(Exercise description)
Could you find every line in the entries below that holds the word "лодках" and copy it?

** Opening Records for the task block **

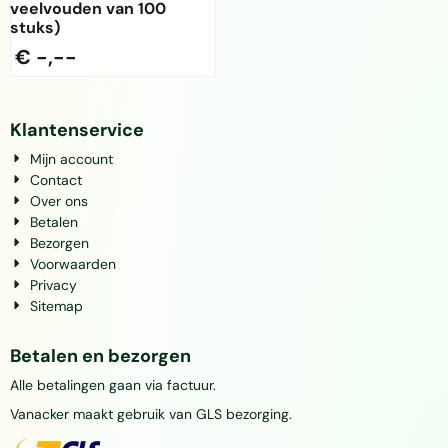
veelvouden van 100
stuks)
€ -,--
Klantenservice
Mijn account
Contact
Over ons
Betalen
Bezorgen
Voorwaarden
Privacy
Sitemap
Betalen en bezorgen
Alle betalingen gaan via factuur.
Vanacker maakt gebruik van GLS bezorging.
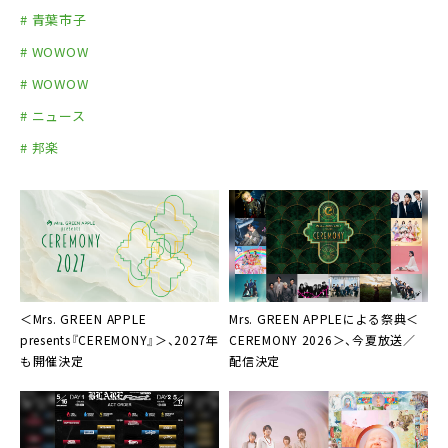
# 青葉市子
# WOWOW
# WOWOW
# ニュース
# 邦楽
＜Mrs. GREEN APPLE
Mrs. GREEN APPLEによる祭典＜
presents『CEREMONY』＞、2027年
CEREMONY 2026＞、今夏放送／
も開催決定
配信決定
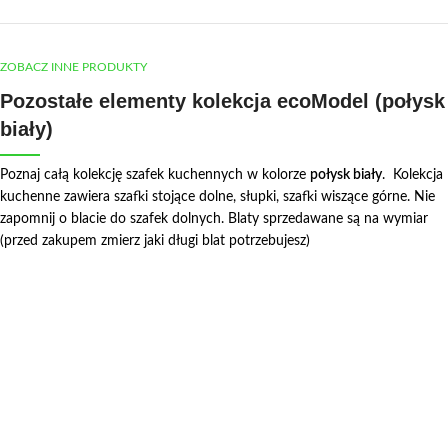
ZOBACZ INNE PRODUKTY
Pozostałe elementy kolekcja ecoModel (połysk
biały)
Poznaj całą kolekcję szafek kuchennych w kolorze
połysk biały
. Kolekcja
kuchenne zawiera szafki stojące dolne, słupki, szafki wiszące górne. Nie
zapomnij o blacie do szafek dolnych. Blaty sprzedawane są na wymiar
(przed zakupem zmierz jaki długi blat potrzebujesz)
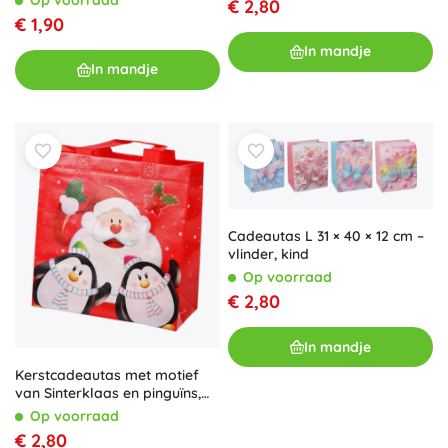
€ 2,80
€ 1,90
In mandje
In mandje
Cadeautas L 31 × 40 × 12 cm –
vlinder, kind
Op voorraad
€ 2,80
In mandje
Kerstcadeautas met motief
van Sinterklaas en pinguïns,
rood, 22 × 22 × 11 cm
Op voorraad
€ 2,80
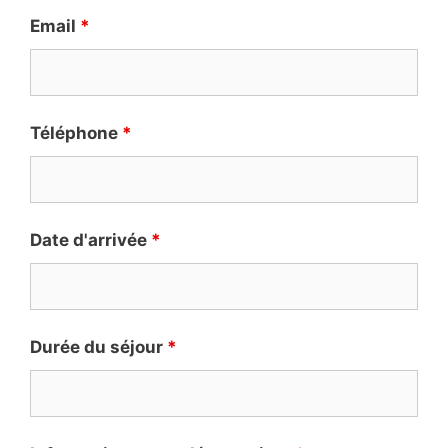
Email
*
Téléphone
*
Date d'arrivée
*
Durée du séjour
*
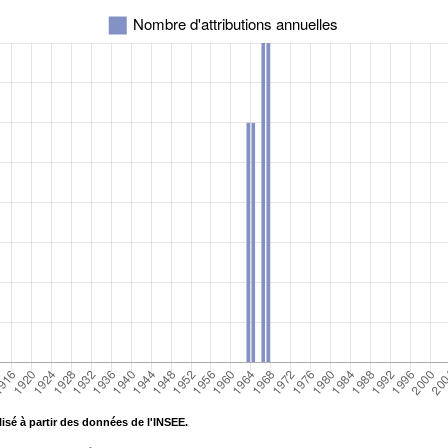
isé à partir des données de l'INSEE.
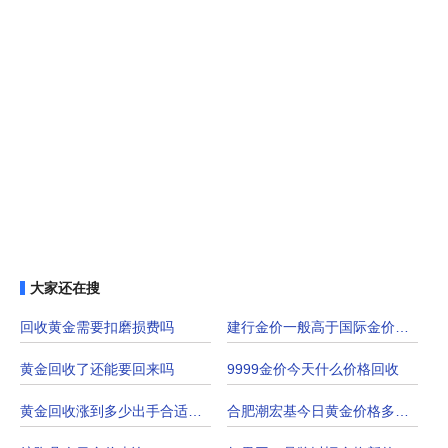
大家还在搜
回收黄金需要扣磨损费吗
建行金价一般高于国际金价多少钱
黄金回收了还能要回来吗
9999金价今天什么价格回收
黄金回收涨到多少出手合适呢？
合肥潮宏基今日黄金价格多少钱一克（合肥潮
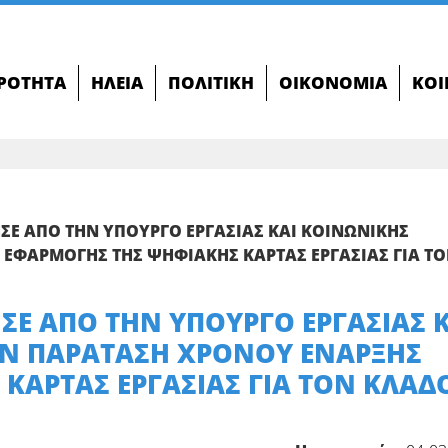
ΙΡΌΤΗΤΑ
ΗΛΕΊΑ
ΠΟΛΙΤΙΚΉ
ΟΙΚΟΝΟΜΊΑ
ΚΟΙ
ΗΣΕ ΑΠΟ ΤΗΝ ΥΠΟΥΡΓΟ ΕΡΓΑΣΙΑΣ ΚΑΙ ΚΟΙΝΩΝΙΚΗΣ
ΕΦΑΡΜΟΓΗΣ ΤΗΣ ΨΗΦΙΑΚΗΣ ΚΑΡΤΑΣ ΕΡΓΑΣΙΑΣ ΓΙΑ Τ
ΗΣΕ ΑΠΟ ΤΗΝ ΥΠΟΥΡΓΟ ΕΡΓΑΣΙΑΣ 
ΗΝ ΠΑΡΑΤΑΣΗ ΧΡΟΝΟΥ ΕΝΑΡΞΗΣ
ΚΑΡΤΑΣ ΕΡΓΑΣΙΑΣ ΓΙΑ ΤΟΝ ΚΛΑΔ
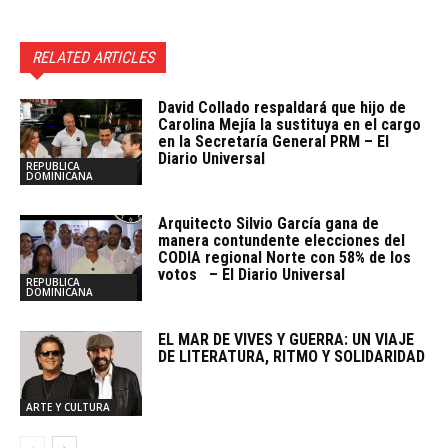
RELATED ARTICLES
David Collado respaldará que hijo de
Carolina Mejía la sustituya en el cargo
en la Secretaría General PRM – El
Diario Universal
REPUBLICA
DOMINICANA
Arquitecto SiIvio García gana de
manera contundente elecciones del
CODIA regional Norte con 58% de los
votos – El Diario Universal
REPUBLICA
DOMINICANA
EL MAR DE VIVES Y GUERRA: UN VIAJE
DE LITERATURA, RITMO Y SOLIDARIDAD
ARTE Y CULTURA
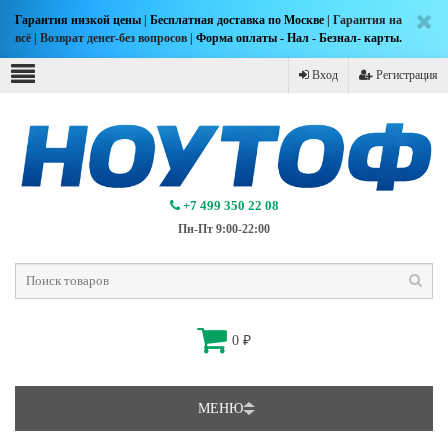
Гарантия низкой цены
|
Бесплатная доставка по Москве
| Гарантия на
всё | Возврат денег-без вопросов |
Форма оплаты - Нал - Безнал- карты.
Вход
Регистрация
+7 499 350 22 08
Пн-Пт 9:00-22:00
0
₽
МЕНЮ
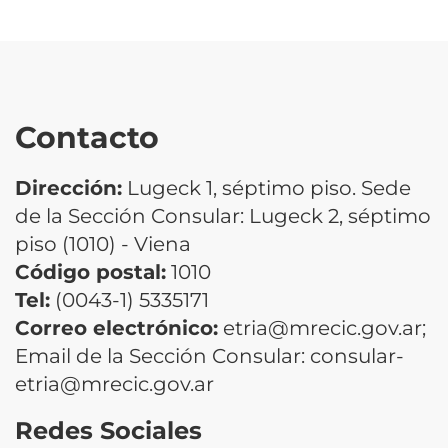
Contacto
Dirección:
Lugeck 1, séptimo piso. Sede
de la Sección Consular: Lugeck 2, séptimo
piso (1010) - Viena
Código postal:
1010
Tel:
(0043-1) 5335171
Correo electrónico:
etria@mrecic.gov.ar;
Email de la Sección Consular: consular-
etria@mrecic.gov.ar
Redes Sociales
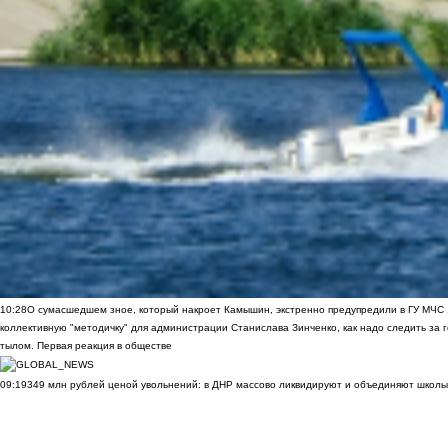
10:28
О сумасшедшем зное, который накроет Камышин, экстренно предупредили в ГУ МЧС
коллективную "методичку" для администрации Станислава Зинченко, как надо следить за 
тылом. Первая реакция в обществе
09:19
349 млн рублей ценой увольнений: в ДНР массово ликвидируют и объединяют школы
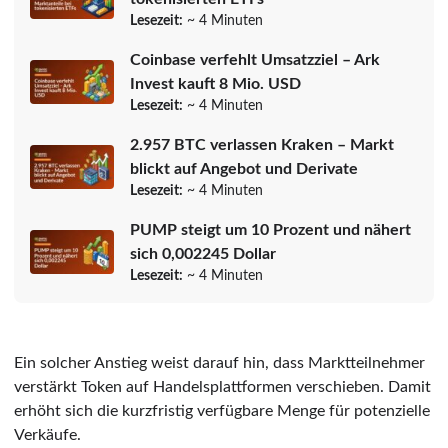
Lesezeit:
~ 4 Minuten
Coinbase verfehlt Umsatzziel – Ark
Invest kauft 8 Mio. USD
Lesezeit:
~ 4 Minuten
2.957 BTC verlassen Kraken – Markt
blickt auf Angebot und Derivate
Lesezeit:
~ 4 Minuten
PUMP steigt um 10 Prozent und nähert
sich 0,002245 Dollar
Lesezeit:
~ 4 Minuten
Ein solcher Anstieg weist darauf hin, dass Marktteilnehmer
verstärkt Token auf Handelsplattformen verschieben. Damit
erhöht sich die kurzfristig verfügbare Menge für potenzielle
Verkäufe.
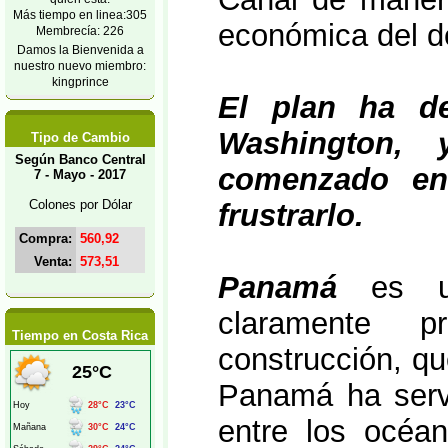
Más tiempo en linea:305
económica del 
Membrecía: 226
Damos la Bienvenida a
nuestro nuevo miembro:
kingprince
El plan ha de
Washington,
Tipo de Cambio
Según Banco Central
comenzado ent
7 - Mayo - 2017
Colones por Dólar
frustrarlo.
Compra:
560,92
Venta:
573,51
Panamá
es un
claramente p
Tiempo en Costa Rica
construcción, qu
Panamá ha servi
entre los océan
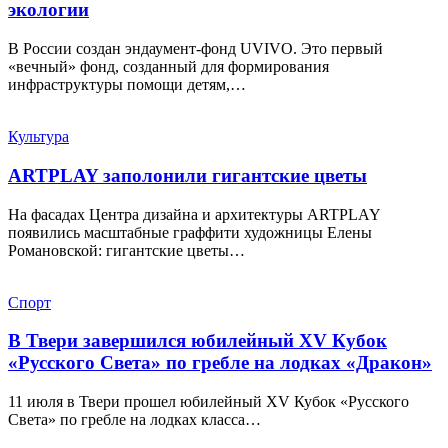
экологии
В России создан эндаумент-фонд UVIVO. Это первый
«вечный» фонд, созданный для формирования
инфраструктуры помощи детям,…
Культура
ARTPLAY заполонили гигантские цветы
На фасадах Центра дизайна и архитектуры ARTPLAY
появились масштабные граффити художницы Елены
Романовской: гигантские цветы…
Спорт
В Твери завершился юбилейный XV Кубок
«Русского Света» по гребле на лодках «Дракон»
11 июля в Твери прошел юбилейный XV Кубок «Русского
Света» по гребле на лодках класса…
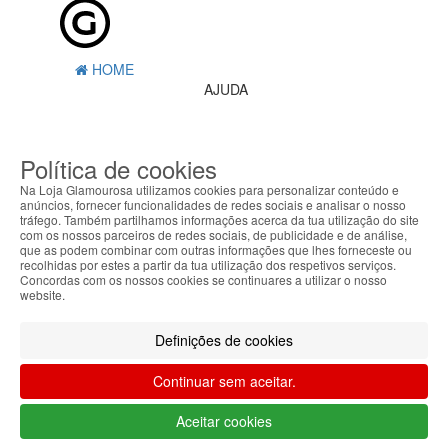
HOME
AJUDA
MENU
Política de cookies
0
CARRINHO
EU
Na Loja Glamourosa utilizamos cookies para personalizar conteúdo e
anúncios, fornecer funcionalidades de redes sociais e analisar o nosso
tráfego. Também partilhamos informações acerca da tua utilização do site
Filtrar por
com os nossos parceiros de redes sociais, de publicidade e de análise,
que as podem combinar com outras informações que lhes forneceste ou
Limpar filtros
Filtrar
recolhidas por estes a partir da tua utilização dos respetivos serviços.
Concordas com os nossos cookies se continuares a utilizar o nosso
Segue @lojaglamourosacom nas redes
website.
sociais
Definições de cookies
Continuar sem aceitar.
Aceitar cookies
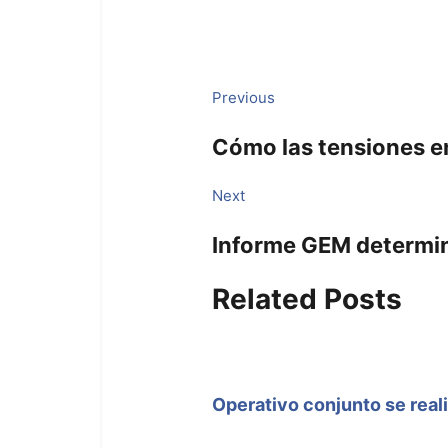
Navegación
Previous
Previous
post:
de
Cómo las tensiones en
entradas
Next
Next
post:
Informe GEM determina
Related Posts
Operativo conjunto se real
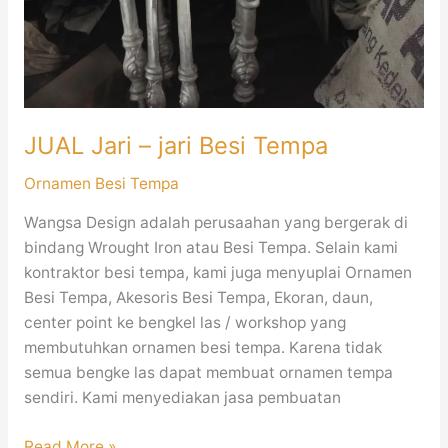
JUAL Jari – jari Besi Tempa
Ornamen Besi Tempa
Wangsa Design adalah perusaahan yang bergerak di
bindang Wrought Iron atau Besi Tempa. Selain kami
kontraktor besi tempa, kami juga menyuplai Ornamen
Besi Tempa, Akesoris Besi Tempa, Ekoran, daun,
center point ke bengkel las / workshop yang
membutuhkan ornamen besi tempa. Karena tidak
semua bengke las dapat membuat ornamen tempa
sendiri. Kami menyediakan jasa pembuatan
Read More »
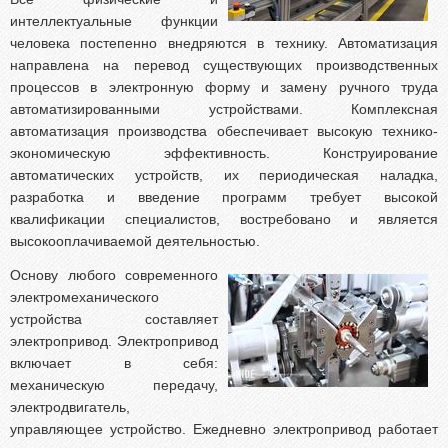
интеллектуальные функции
человека постепенно внедряются в технику. Автоматизация
направлена на перевод существующих производственных
процессов в электронную форму и замену ручного труда
автоматизированными устройствами. Комплексная
автоматизация производства обеспечивает высокую технико-
экономическую эффективность. Конструирование
автоматических устройств, их периодическая наладка,
разработка и введение программ требует высокой
квалификации специалистов, востребовано и является
высокооплачиваемой деятельностью.
Основу любого современного
электромеханического
устройства составляет
электропривод. Электропривод
включает в себя:
механическую передачу,
электродвигатель,
управляющее устройство. Ежедневно
электропривод
работает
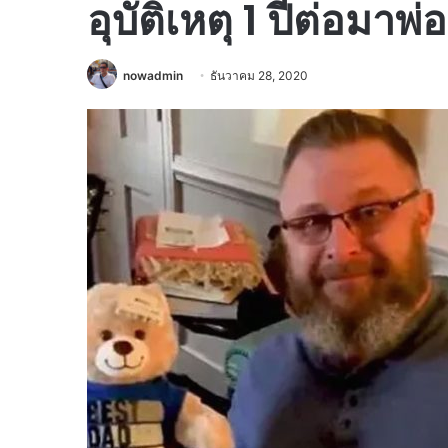
อุบัติเหตุ 1 ปีต่อมาพ่
nowadmin
ธันวาคม 28, 2020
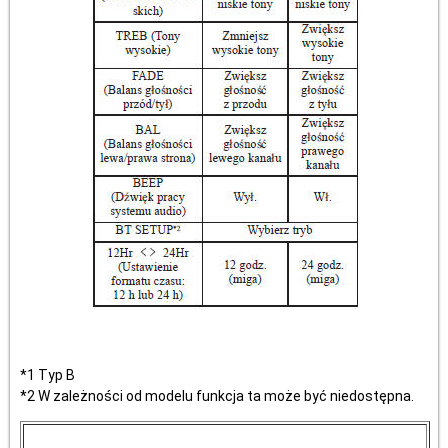
*1 Typ B
*2 W zależności od modelu funkcja ta może być niedostępna.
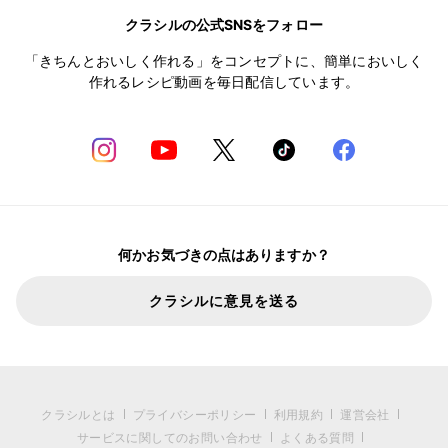
クラシルの公式SNSをフォロー
「きちんとおいしく作れる」をコンセプトに、簡単においしく
作れるレシピ動画を毎日配信しています。
何かお気づきの点はありますか？
クラシルに意見を送る
クラシルとは
プライバシーポリシー
利用規約
運営会社
サービスに関してのお問い合わせ
よくある質問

** Closing Records for the task block **

(Expected answer)
«Русского Света» по гребле на лодках «Дракон»
Света» по гребле на лодках класса…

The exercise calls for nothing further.